# Oops, I did it again!



## Chris S. (Aug 11, 2016)

Bought another tool have no right owning or know how to use but couldn't pass up deal. Hope to eventually do knife blades so figured this could work well for tempering my blades.

Reactions: Like 1 | Way Cool 6


----------



## Don Ratcliff (Aug 11, 2016)

You may be worse than me.
Me "Ooo look what I just got!"
Wife "what is it?"
Me "I don't know but it was a good deal!"
Wife "what will you use it for?"
Me "you never let me do anything! "
Wife "your an idiot"
And I have a new dingle hopper...

Reactions: Like 1 | Funny 3


----------



## Spinartist (Aug 11, 2016)

Nice score!!


----------



## Foot Patrol (Aug 11, 2016)

Nice score. How large is the oven?


----------



## Wildthings (Aug 11, 2016)

How hot does it get?


----------



## deltatango (Aug 11, 2016)

Good find! Makes perfect sense to me....


----------



## robert flynt (Aug 11, 2016)

Chamber looks small for knife blades. you need at least 1" between any part of the blade and the heating element.

Reactions: Informative 1


----------



## Chris S. (Aug 11, 2016)

Don Ratcliff said:


> You may be worse than me.
> Me "Ooo look what I just got!"
> Wife "what is it?"
> Me "I don't know but it was a good deal!"
> ...



Thats funny. My wife stopped asking questions years ago.

_CHALLENGES_.
1. Translate this sentence from the oven thread into Spanish: "Chamber looks small for knife blades."
2. Add a few more replies to the oven thread, picking up right after its last post.
The material comes from a separate source and has no connection to the thread.

_GIVEN INFORMATION_.
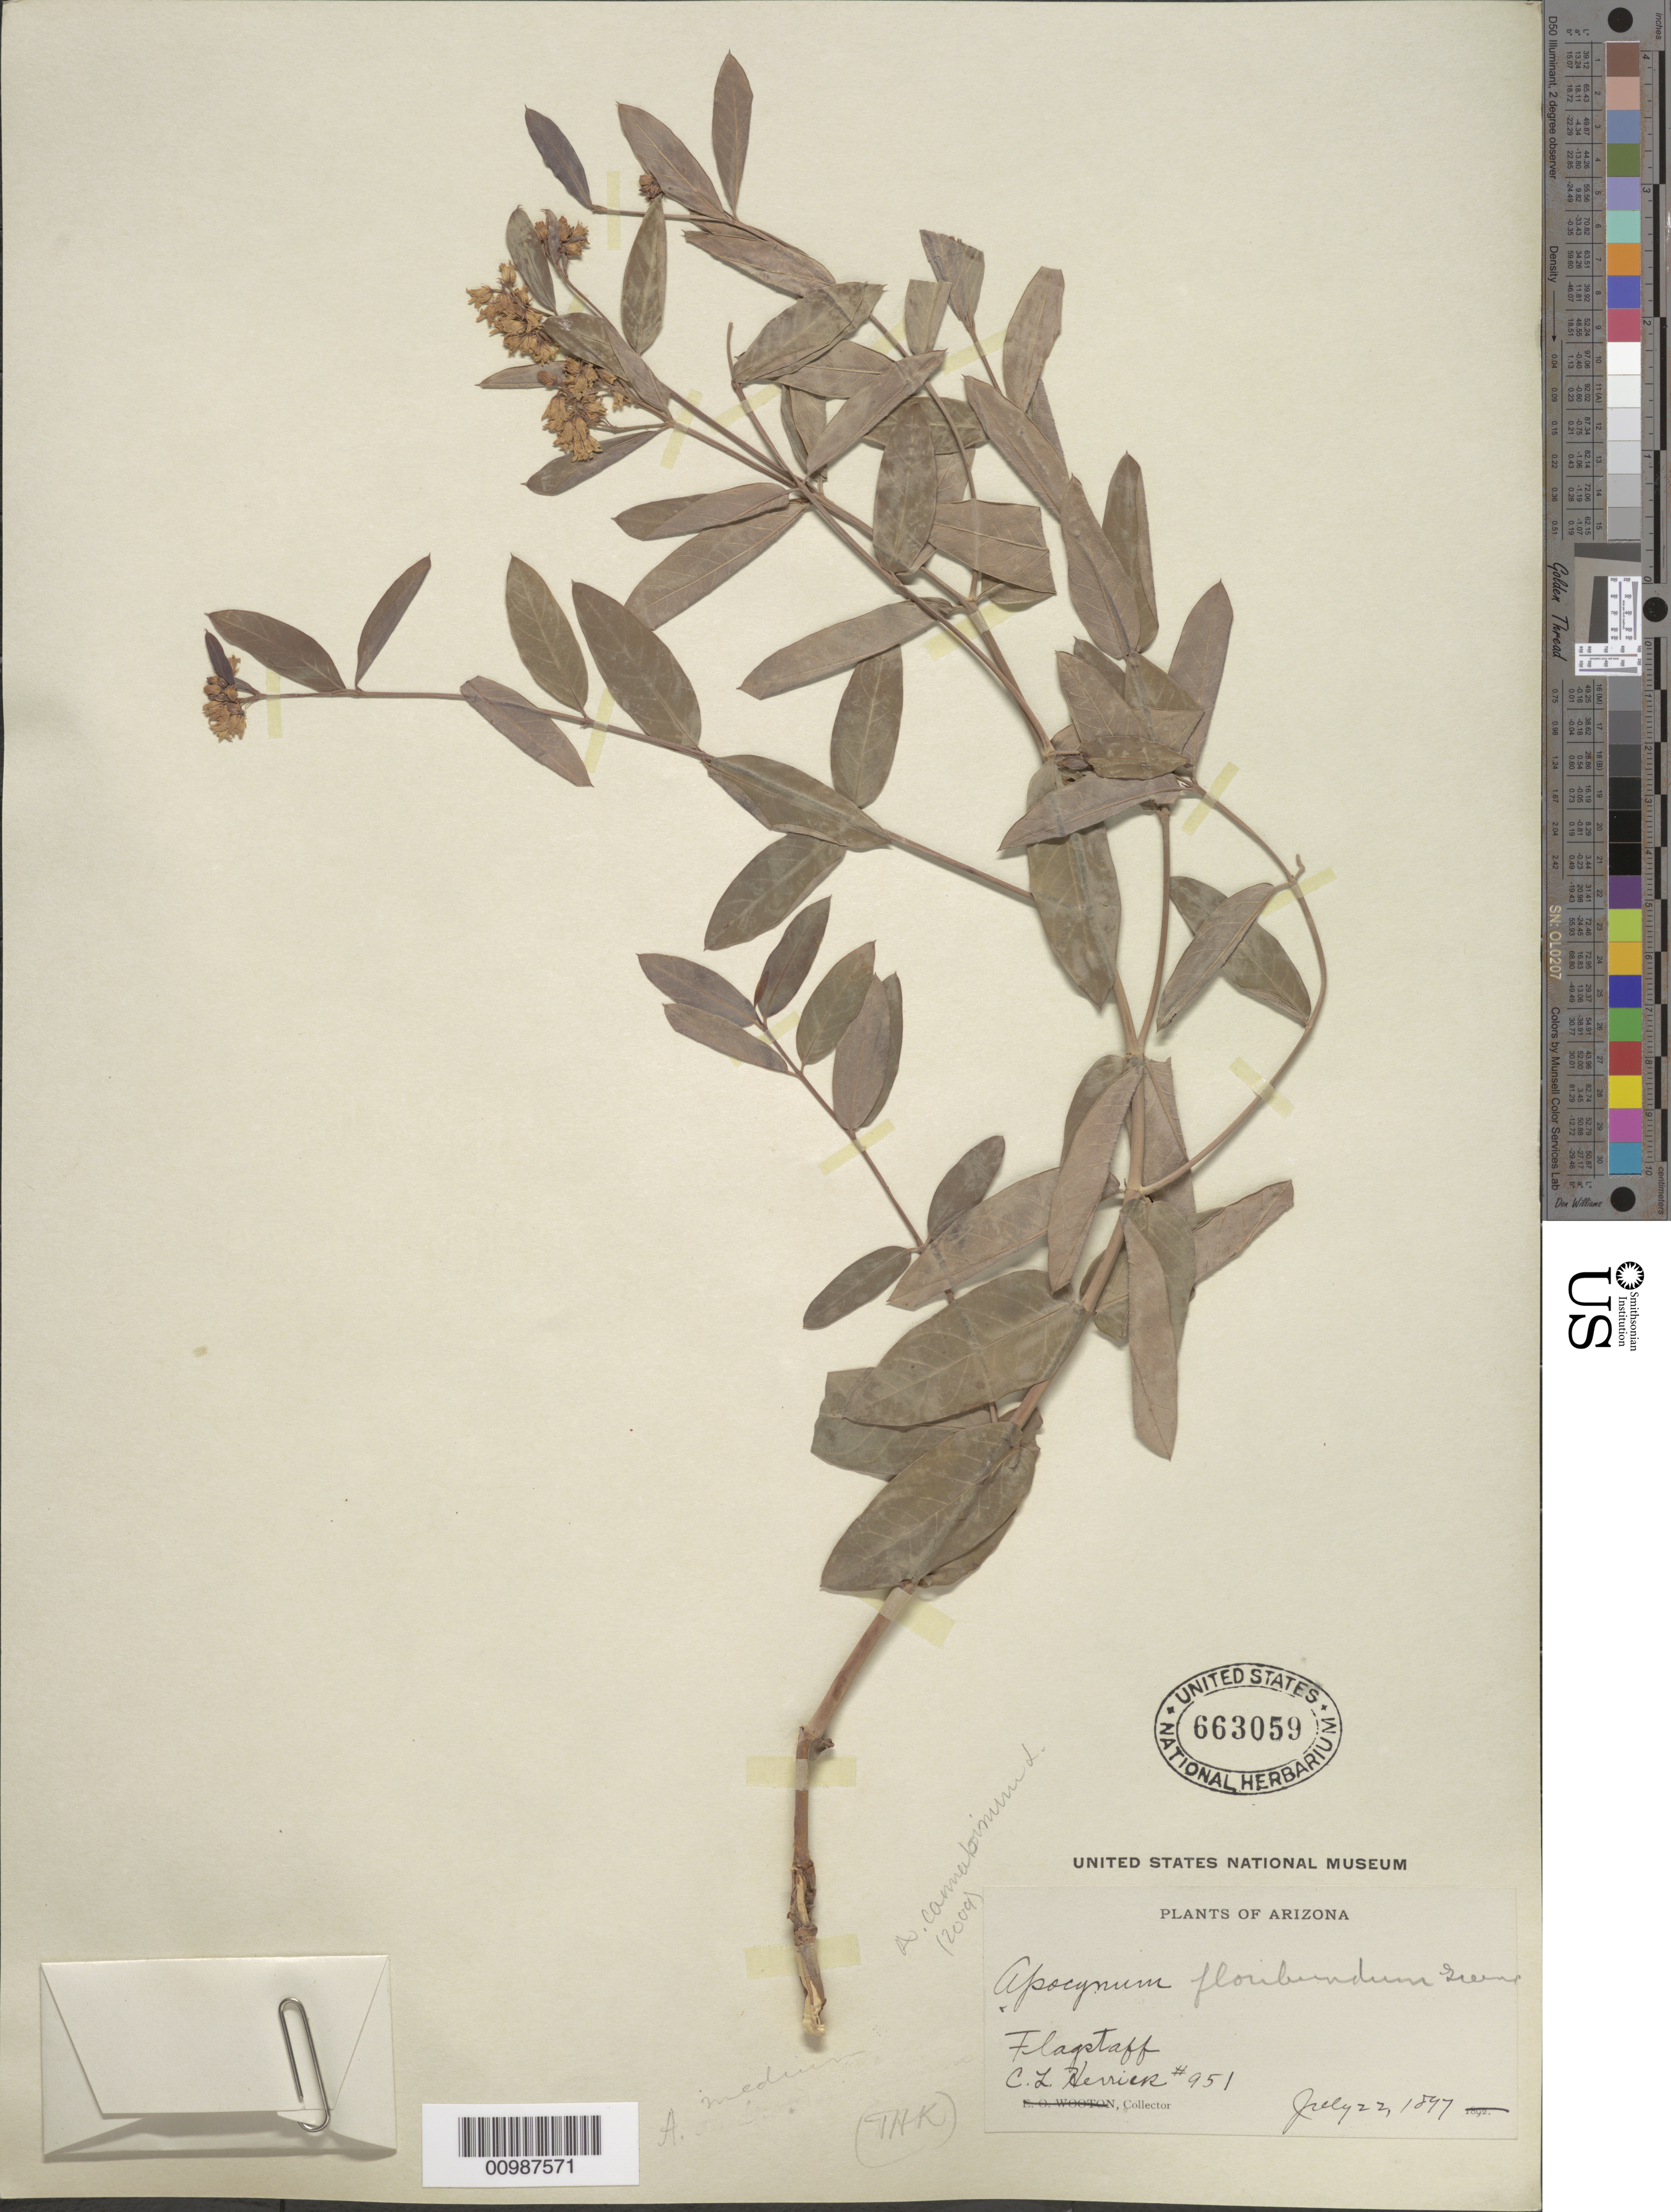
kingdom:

_SET OF ANSWERS_.
1. La cámara parece pequeña para hojas de cuchillo.

2.
Reactions: Funny 1 | +Karma 1


----------



## Chris S. (Aug 11, 2016)

Didn't measure the oven but think is 6" x 6". Max temp is 2500 degrees F.

@robert flynt you may be correct in the may be to small. Was looking at it tonight and was thinking could pad out door with additional kiln bricks and some creative steel work to get about 12" of depth. Plus could make hole in door for inserting just blade portion of knife into kiln to heat ti. At the price I paid couldn't pass it up. If don't work will use for some other projects anyway so not a waste.

Damnit now I have another potential project on my hands. I need to go measure the darn thing now.

Reactions: Like 1


----------



## rocky1 (Aug 11, 2016)

If nothing else it'll work good for warming up your queso dip for nachos!

Reactions: Funny 4


----------



## Chris S. (Aug 11, 2016)

Mmmm.. Queso good, especially from Moe's

Unit is 6.5" deep by 6" wide.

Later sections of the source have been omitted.